Scorsese e Lebowitz na New York Public Library |
Eis um encontro feliz de um cineasta e uma escritora: Faz de Conta que Nova Iorque É uma Cidade (Netflix) é uma mini-série de Martin Scorsese sobre Fran Lebowitz em que os valores culturais dominantes são discutidos de modo acutilante e bem humorado — este texto foi publicado no Diário de Notícias (23 janeiro).
De que falamos quando falamos de Nova Iorque? Para muitos cinéfilos (e não só…) a resposta poderá ser: falamos dos filmes de Martin Scorsese. De Mean Streets (1973) a O Lobo de Wall Street (2013), passando por Taxi Driver (1976) ou Gangs de Nova Iorque (2002), a sua obra é um espantoso painel, de uma só vez histórico e mitológico, sobre a “Big Apple”. Não admira que Scorsese se interessasse por escutar a escritora Fran Lebowitz (n. 1950), ela que se tornou um verdadeiro emblema da cidade, sempre com pontos de vista polémicos, bem humorados e saudavelmente provocatórios. O resultado do encontro Lebowitz/Scorsese é um dos acontecimentos mediáticos do momento: uma mini-série da Netflix (sete episódios de meia hora) com o título deliciosamente ambíguo de Faz de Conta que Nova Iorque É uma Cidade.
A sua relação de amizade tinha já dado origem ao documentário Public Speaking (2010), organizado a partir do mesmo princípio de diálogo e escuta. Depois, Scorsese convidou Lebowitz a participar em O Lobo de Wall Street, entregando-lhe o pequeno papel de uma juíza que, a certa altura, avalia os crimes praticados pelo corretor da bolsa Jordan Belfort (Leonardo DiCaprio).
Digamos, para simplificar, que Lebowitz é mestre da arte da contradição: “Os maus hábitos podem matar, eu vi isso. Mas não são os bons hábitos que nos vão salvar.” Expor um ponto de vista, seja sobre o que for — da maneira como os novaiorquinos caminham na rua até à decisão de colocar bancas de livros em Times Square, passando pelos efeitos do movimento #MeToo —, envolve sempre algum desafio. A quê? Ao que se instalou nas nossas vidas como saber adquirido ou certeza impossível de questionar.
Daí o seu fascínio pelas crianças, alheio a qualquer infantilismo: “As crianças pequenas constituem o grupo de pessoas menos irritantes porque são as mais improváveis de dizer qualquer coisa que já ouvimos um milhão de vezes. Não estão cheias de clichés. São mais originais que os adultos.” Tudo isto é-nos apresentado, não através do cliché televisivo (um microfone que regista um depoimento sobre um qualquer “tema”), antes como um exercício de celebração da fala e da frágil energia das palavras: “Não tenho poder”, diz Lebowitz, “mas opiniões não me faltam.”

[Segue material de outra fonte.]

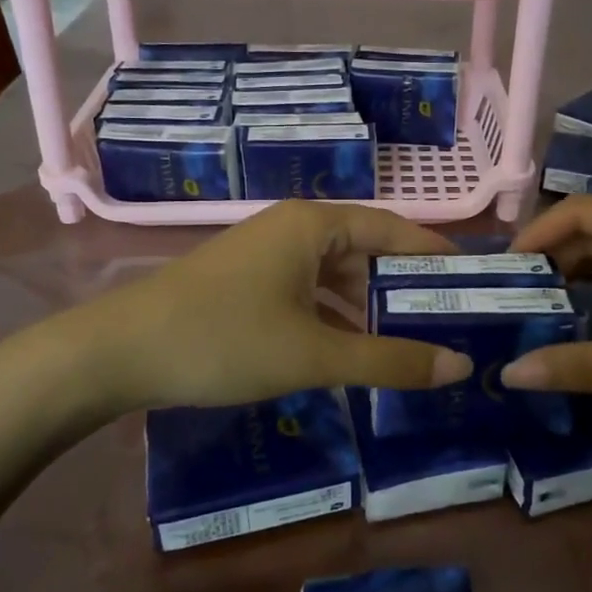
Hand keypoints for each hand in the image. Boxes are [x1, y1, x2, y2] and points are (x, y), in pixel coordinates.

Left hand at [97, 200, 475, 412]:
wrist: (118, 352)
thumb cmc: (224, 339)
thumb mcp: (314, 354)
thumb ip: (389, 360)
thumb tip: (461, 367)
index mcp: (315, 224)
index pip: (394, 230)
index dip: (435, 257)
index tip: (474, 283)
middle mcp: (293, 228)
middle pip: (366, 252)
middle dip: (404, 289)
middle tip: (450, 324)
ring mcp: (266, 254)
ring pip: (334, 276)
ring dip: (368, 308)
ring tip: (410, 344)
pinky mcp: (247, 282)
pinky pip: (307, 292)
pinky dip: (333, 317)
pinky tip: (351, 351)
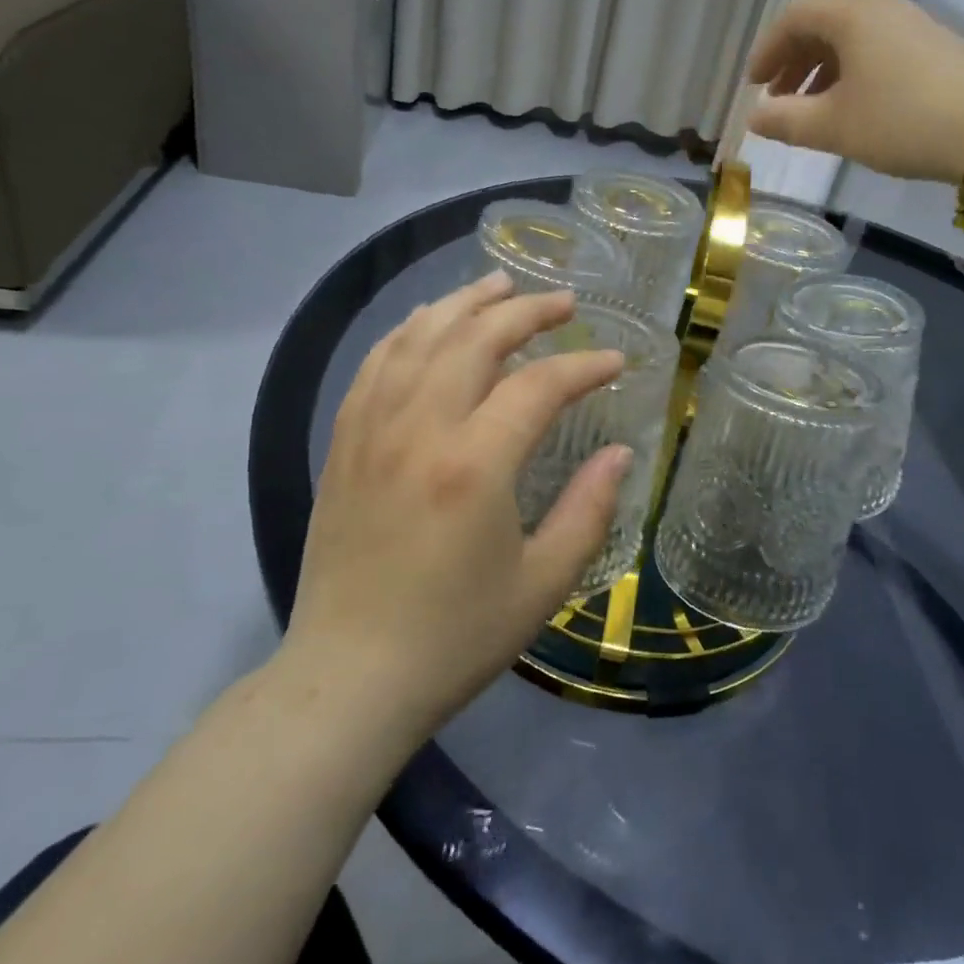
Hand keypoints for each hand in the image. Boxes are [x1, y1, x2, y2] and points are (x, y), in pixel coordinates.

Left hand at [285, 272, 632, 736]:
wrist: (349, 679)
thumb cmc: (455, 637)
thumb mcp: (543, 583)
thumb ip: (589, 509)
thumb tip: (619, 452)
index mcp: (473, 466)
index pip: (538, 385)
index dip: (584, 365)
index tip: (615, 361)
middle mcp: (418, 431)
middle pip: (474, 339)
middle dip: (526, 311)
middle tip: (565, 302)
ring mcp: (372, 432)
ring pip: (418, 338)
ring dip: (464, 303)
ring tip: (500, 284)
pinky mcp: (344, 445)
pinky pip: (375, 365)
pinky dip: (408, 331)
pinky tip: (428, 321)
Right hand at [745, 0, 963, 183]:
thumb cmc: (899, 119)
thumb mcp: (833, 126)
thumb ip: (787, 121)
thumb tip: (755, 118)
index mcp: (850, 14)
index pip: (792, 19)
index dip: (766, 51)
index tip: (752, 86)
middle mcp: (880, 8)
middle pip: (822, 26)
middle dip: (793, 63)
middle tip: (777, 100)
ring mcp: (911, 26)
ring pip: (851, 42)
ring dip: (822, 73)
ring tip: (811, 111)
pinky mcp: (934, 49)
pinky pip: (877, 52)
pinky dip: (853, 76)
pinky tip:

Scorsese filmou uma longa conversa com Lebowitz numa sala (café/restaurante) do clube teatral The Players onde existe uma muito antiga mesa de bilhar — entre as preciosidades da decoração está o taco de bilhar que aí foi usado por Mark Twain. Tais momentos surgem entrecortados por diversos registos em video ou entrevistas televisivas, envolvendo, por exemplo, a escritora Toni Morrison e personalidades do cinema como Spike Lee, Alec Baldwin ou Olivia Wilde.
Um cenário incrível que vai pontuando os episódios é o “panorama” de Nova Iorque patente no Queens Museum of Art: uma réplica a três dimensões que ocupa uma superfície de quase 900 m2. Isto sem esquecer os sofisticados efeitos de montagem que levam Scorsese a “ilustrar” as ideias de Lebowitz com imagens de especial impacto: assim, quando ela fala do valor da arte ou do gosto pelas festas surgem, respectivamente, Marvin Gaye a ensaiar com a sua banda e um extracto da cena do baile de O Leopardo (1963), de Luchino Visconti, com Claudia Cardinale e Alain Delon [untappednewyork].
O “excesso” de opiniões que Lebowitz reconhece na sua postura decorre de uma lógica de vida — logo, de um método de pensamento — que não tem receio de expor a sua resistência aos valores “sociais” dominantes. Ela é, afinal, alguém que insiste em lembrar que não possui nem computador nem telemóvel; em boa verdade, mesmo no começo da sua actividade de jornalista (escreveu, por exemplo, para a revista Interview, de Andy Warhol), nem sequer usava uma máquina de escrever. Lebowitz pertence a um continente cultural que se define, antes de tudo o mais, a partir de uma relação apaixonada com os livros. O que, bem entendido, Scorsese acolhe com carinho e entusiasmo.